* [Adeos-main] [RFC][PATCH] x86: Work around deadlock between ipipe_critical_enter and rwlocks
@ 2010-08-18 14:45 Jan Kiszka
2010-08-23 13:25 ` Jan Kiszka
0 siblings, 1 reply; 3+ messages in thread
From: Jan Kiszka @ 2010-08-18 14:45 UTC (permalink / raw)
To: adeos-main
When preempting the read side of a Linux rwlock with a critical IPI
while the write side was already spinning and Linux is the top-most
domain, ipipe_critical_enter will trigger a deadlock.

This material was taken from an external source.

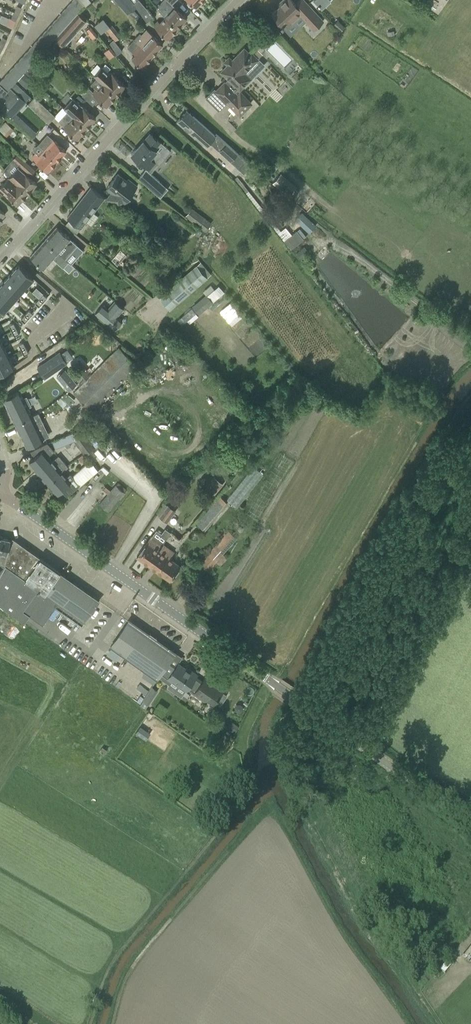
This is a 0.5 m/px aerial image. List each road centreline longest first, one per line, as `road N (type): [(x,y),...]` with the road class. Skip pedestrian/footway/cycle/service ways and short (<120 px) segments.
road 1 (tertiary): [(470,823),(7,499)]
road 2 (residential): [(0,259),(247,0)]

Work around this issue by detecting long stalls while waiting for all
CPUs, terminate the request in this case, and restart it. In that case
we have to make sure that a potential sync function is not executed
multiple time, so we have to synchronize the restart on all CPUs passing
through the IPI handler, though now in arbitrary order.

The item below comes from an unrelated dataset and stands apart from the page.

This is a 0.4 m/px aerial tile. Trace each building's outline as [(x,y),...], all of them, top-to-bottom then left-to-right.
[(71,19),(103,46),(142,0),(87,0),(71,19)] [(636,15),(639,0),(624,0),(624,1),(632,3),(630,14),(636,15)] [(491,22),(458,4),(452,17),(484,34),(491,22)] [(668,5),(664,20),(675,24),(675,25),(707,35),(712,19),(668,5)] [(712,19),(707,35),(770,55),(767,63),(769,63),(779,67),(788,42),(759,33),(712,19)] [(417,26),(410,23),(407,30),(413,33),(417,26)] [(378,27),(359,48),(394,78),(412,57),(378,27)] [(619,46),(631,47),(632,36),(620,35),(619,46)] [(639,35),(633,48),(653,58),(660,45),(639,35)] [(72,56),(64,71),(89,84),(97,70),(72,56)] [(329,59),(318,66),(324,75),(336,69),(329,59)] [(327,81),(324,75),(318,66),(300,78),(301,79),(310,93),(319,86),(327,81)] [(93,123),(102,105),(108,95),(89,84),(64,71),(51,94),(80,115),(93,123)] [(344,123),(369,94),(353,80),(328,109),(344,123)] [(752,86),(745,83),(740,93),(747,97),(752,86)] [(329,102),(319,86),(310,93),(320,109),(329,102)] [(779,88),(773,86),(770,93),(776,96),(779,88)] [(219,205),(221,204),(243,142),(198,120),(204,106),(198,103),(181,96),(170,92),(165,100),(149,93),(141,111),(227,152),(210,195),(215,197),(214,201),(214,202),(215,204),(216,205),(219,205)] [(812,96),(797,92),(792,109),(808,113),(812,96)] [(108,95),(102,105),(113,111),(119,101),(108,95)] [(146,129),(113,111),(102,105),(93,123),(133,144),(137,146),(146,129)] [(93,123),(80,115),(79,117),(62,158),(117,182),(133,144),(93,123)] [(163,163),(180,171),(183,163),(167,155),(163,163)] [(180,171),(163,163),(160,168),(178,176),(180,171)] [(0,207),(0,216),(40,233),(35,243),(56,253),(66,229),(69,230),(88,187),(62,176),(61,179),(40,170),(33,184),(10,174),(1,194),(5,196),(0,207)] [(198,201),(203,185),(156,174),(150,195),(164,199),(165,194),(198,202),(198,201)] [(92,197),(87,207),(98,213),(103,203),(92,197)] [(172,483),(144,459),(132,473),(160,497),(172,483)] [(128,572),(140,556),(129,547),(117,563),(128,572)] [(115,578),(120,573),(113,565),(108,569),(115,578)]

Signed-off-by: Jan Kiszka <jan.kiszka@domain.hid>
---
This patch is still under test, and as it usually took at least several
hundred reboot cycles to trigger the issue, this test may take some more
days. Still I would like to collect first feedback on the proposal. I'm
not fully happy with having to define an arbitrary loop count as restart
condition. Let's hope this behaves properly when the number of CPU
increases.
I haven't checked all other arches, but at least powerpc requires a
similar fix - maybe by pushing the generic bits into generic ipipe code.
arch/x86/kernel/ipipe.c | 38 +++++++++++++++++++++++++++++++++++++-
1 files changed, 37 insertions(+), 1 deletions(-)

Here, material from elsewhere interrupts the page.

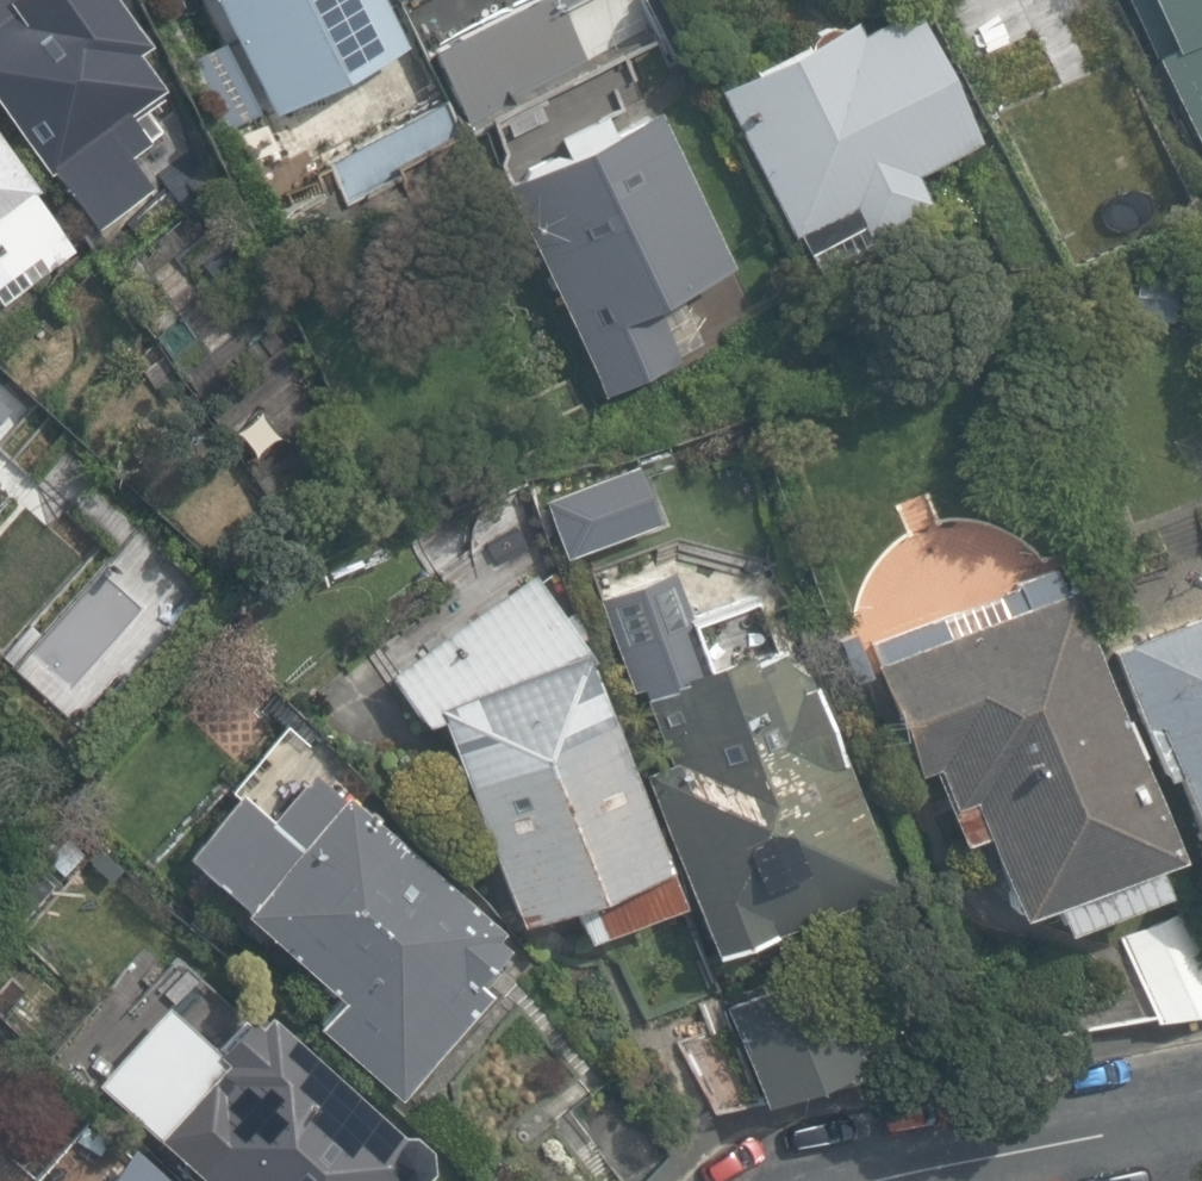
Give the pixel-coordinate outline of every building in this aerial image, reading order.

diff --git a/arch/x86/kernel/ipipe.c b/arch/x86/kernel/ipipe.c
index 76283c3..cc2ca03 100644
--- a/arch/x86/kernel/ipipe.c
+++ b/arch/x86/kernel/ipipe.c
@@ -55,10 +55,14 @@ DEFINE_PER_CPU(struct pt_regs, __ipipe_tick_regs);
#ifdef CONFIG_SMP
+#define IPIPE_CRITICAL_TIMEOUT 1000000
+
static cpumask_t __ipipe_cpu_sync_map;
static cpumask_t __ipipe_cpu_lock_map;
+static cpumask_t __ipipe_cpu_pass_map;
+
static unsigned long __ipipe_critical_lock;
static IPIPE_DEFINE_SPINLOCK(__ipipe_cpu_barrier);
@@ -406,6 +410,8 @@ void __ipipe_do_critical_sync(unsigned irq, void *cookie)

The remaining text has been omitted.